先週から日替わりメニューに「おでん」を始めました。当店名物の土鍋ごはんにも使っている、函館の古武井町産の真昆布と、鶴橋の鶏肉屋さんで仕入れる国産鶏「ウイング」(手羽先と手羽元が1つになった部位)からダシをとってます。
具材は大根や厚揚げ、こんにゃく、ちくわといったシンプルなものだけですが、ウイングから出るダシがなかなか効いています。煮込まれたウイングそのものも、トロトロの食感でまたおいしい。
家庭でおでんをつくるときのポイント。ちくわやはんぺんなど市販の練り物を使うとどうしても全体に味が濃くなりがちです。
せっかくのおいしいダシで作るときは、あえて練り物をお湯で10〜20分ほどゆがいて味を抜いた方が、全体的にバランスよくまとまる気がします。
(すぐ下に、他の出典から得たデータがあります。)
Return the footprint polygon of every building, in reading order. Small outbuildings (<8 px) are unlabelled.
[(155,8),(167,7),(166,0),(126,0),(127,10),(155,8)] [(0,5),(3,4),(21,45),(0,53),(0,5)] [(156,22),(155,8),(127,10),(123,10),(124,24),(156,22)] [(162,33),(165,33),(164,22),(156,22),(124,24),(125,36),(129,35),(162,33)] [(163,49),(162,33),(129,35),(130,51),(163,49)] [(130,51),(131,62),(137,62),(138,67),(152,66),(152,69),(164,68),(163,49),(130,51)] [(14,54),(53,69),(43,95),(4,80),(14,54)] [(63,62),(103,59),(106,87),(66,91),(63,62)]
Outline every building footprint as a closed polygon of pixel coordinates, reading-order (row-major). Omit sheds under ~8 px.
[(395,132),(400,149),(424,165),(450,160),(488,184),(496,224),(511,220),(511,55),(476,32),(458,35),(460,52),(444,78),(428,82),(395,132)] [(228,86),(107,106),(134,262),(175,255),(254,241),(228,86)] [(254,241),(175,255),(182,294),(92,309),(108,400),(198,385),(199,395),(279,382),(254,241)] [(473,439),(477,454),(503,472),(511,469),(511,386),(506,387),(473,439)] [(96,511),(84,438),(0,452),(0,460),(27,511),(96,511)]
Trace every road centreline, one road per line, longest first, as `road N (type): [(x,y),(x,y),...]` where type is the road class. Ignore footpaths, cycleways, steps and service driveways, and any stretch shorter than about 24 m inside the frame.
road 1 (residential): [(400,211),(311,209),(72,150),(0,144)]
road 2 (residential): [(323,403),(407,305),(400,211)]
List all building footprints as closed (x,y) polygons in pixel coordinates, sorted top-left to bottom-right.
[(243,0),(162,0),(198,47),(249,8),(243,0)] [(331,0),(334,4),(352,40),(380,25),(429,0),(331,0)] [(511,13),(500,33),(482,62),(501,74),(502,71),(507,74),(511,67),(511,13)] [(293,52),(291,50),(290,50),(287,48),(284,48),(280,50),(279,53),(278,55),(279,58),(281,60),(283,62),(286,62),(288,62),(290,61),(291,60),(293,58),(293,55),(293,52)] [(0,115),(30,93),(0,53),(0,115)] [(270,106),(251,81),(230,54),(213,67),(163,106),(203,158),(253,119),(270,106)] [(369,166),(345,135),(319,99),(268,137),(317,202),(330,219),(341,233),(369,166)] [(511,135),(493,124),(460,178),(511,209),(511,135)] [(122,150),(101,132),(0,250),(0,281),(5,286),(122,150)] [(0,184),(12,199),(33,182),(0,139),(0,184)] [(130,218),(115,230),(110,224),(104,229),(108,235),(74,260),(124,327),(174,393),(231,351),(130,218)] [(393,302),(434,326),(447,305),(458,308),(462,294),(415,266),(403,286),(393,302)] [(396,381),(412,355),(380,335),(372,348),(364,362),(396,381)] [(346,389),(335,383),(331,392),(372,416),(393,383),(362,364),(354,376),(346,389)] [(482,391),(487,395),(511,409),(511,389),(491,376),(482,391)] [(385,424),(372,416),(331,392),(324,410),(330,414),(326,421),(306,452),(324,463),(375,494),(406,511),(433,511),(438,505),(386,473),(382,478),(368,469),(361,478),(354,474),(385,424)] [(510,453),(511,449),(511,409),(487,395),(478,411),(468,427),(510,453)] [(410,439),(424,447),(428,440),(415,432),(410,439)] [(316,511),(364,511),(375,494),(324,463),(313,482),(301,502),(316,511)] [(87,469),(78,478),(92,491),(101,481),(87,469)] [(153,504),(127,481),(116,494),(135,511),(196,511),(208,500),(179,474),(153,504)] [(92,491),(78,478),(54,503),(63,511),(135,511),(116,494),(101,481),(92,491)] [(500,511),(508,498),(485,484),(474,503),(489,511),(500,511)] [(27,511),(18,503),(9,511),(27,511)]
厚揚げやごぼう天などの油ものも、おなじくゆがくことで油を徹底的に抜くほうが良いようです。
【記憶に残ったお店の味 その1】
土鍋ごはんを看板にかかげる当店とダシの話は切っても切れない関係です。関西に生まれ育ったからこそ、ダシの味を大切にする店をつくりたいと思ったのかもしれません。それほど、関西の食生活はダシの旨味を大事にしていると思います。
その中でももっとも身近なのは、立ち食いうどんの店でしょう。記憶にずっと残っているのは、近鉄八尾駅に併設されている「河内うどん」です。八尾駅前で深夜まで働いていた時期があった関係で、朝方家に帰る前によく立ち寄っていました。
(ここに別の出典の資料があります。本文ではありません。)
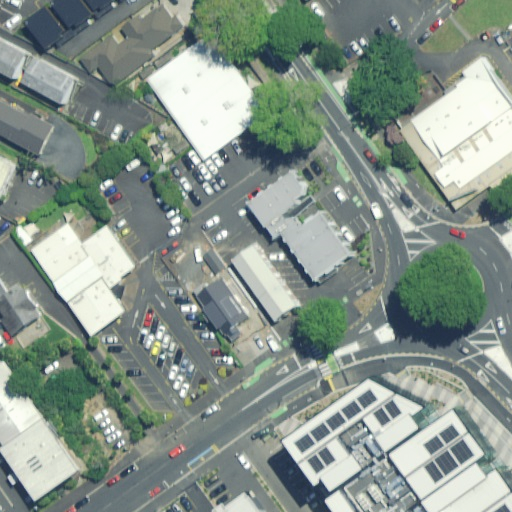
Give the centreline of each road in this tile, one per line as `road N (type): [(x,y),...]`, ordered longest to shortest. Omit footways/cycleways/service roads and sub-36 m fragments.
road 1 (secondary): [(382,189),(246,0)]
road 2 (tertiary): [(284,381),(99,511)]
road 3 (tertiary): [(434,339),(284,381)]
road 4 (tertiary): [(284,381),(399,291)]
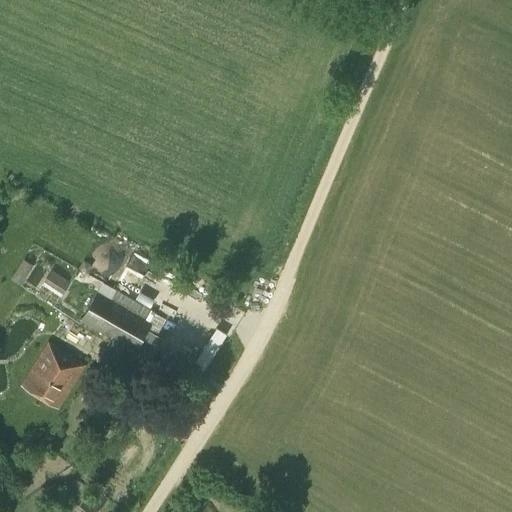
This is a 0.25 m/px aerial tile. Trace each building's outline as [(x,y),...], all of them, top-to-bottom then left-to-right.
[(83,258),(78,266),(86,271),(91,263),(83,258)] [(62,293),(77,271),(59,259),(44,280),(62,293)] [(134,350),(150,320),(96,290),(80,319),(134,350)] [(57,407),(84,364),(48,342),(21,384),(57,407)] [(176,354),(167,370),(187,381),(196,363),(176,353),(176,354)]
特に気に入っていたのは肉そばに卵を入れたものでした。いまや有名になった肉吸いのように、うすーくスライスされた牛肉がふわふわとつゆに浮かんださまはいつ思い出しても愛しくなります。
うどんもそばも、ほかの立ち食い系とおなじくゆで麺なので、麺にコシがあっておいしいというタイプではありません。しかし、何よりダシが充分に効いているので、つゆはいわば旨味のつまった吸い物です。その味を堪能するために、麺はあくまで脇役。ダシをほどよく吸ってくれるやわやわのうどんやそばだからこそ、味わえる感動があります。
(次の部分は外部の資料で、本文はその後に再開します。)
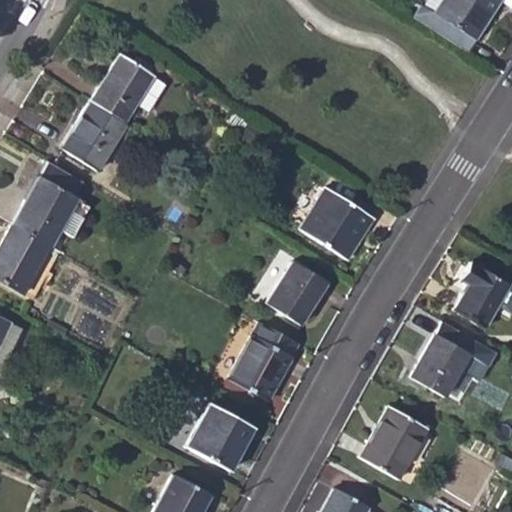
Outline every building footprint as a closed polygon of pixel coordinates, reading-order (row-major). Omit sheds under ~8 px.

この店は大きなカウンターがあり、中で麺茹でから盛り付けまで見ることができます。何度も通ってカウンターの中をよくよく見ていると、パンパンに削り節のつまった袋が棚にしこたま並んでいるのを見つけて嬉しくなったことを覚えています。
大阪には他にもたくさん立ち食いうどんでダシのおいしい店があります。その中でも一番通ってダシの味が体に染み込んだのが「河内うどん」だったと思います。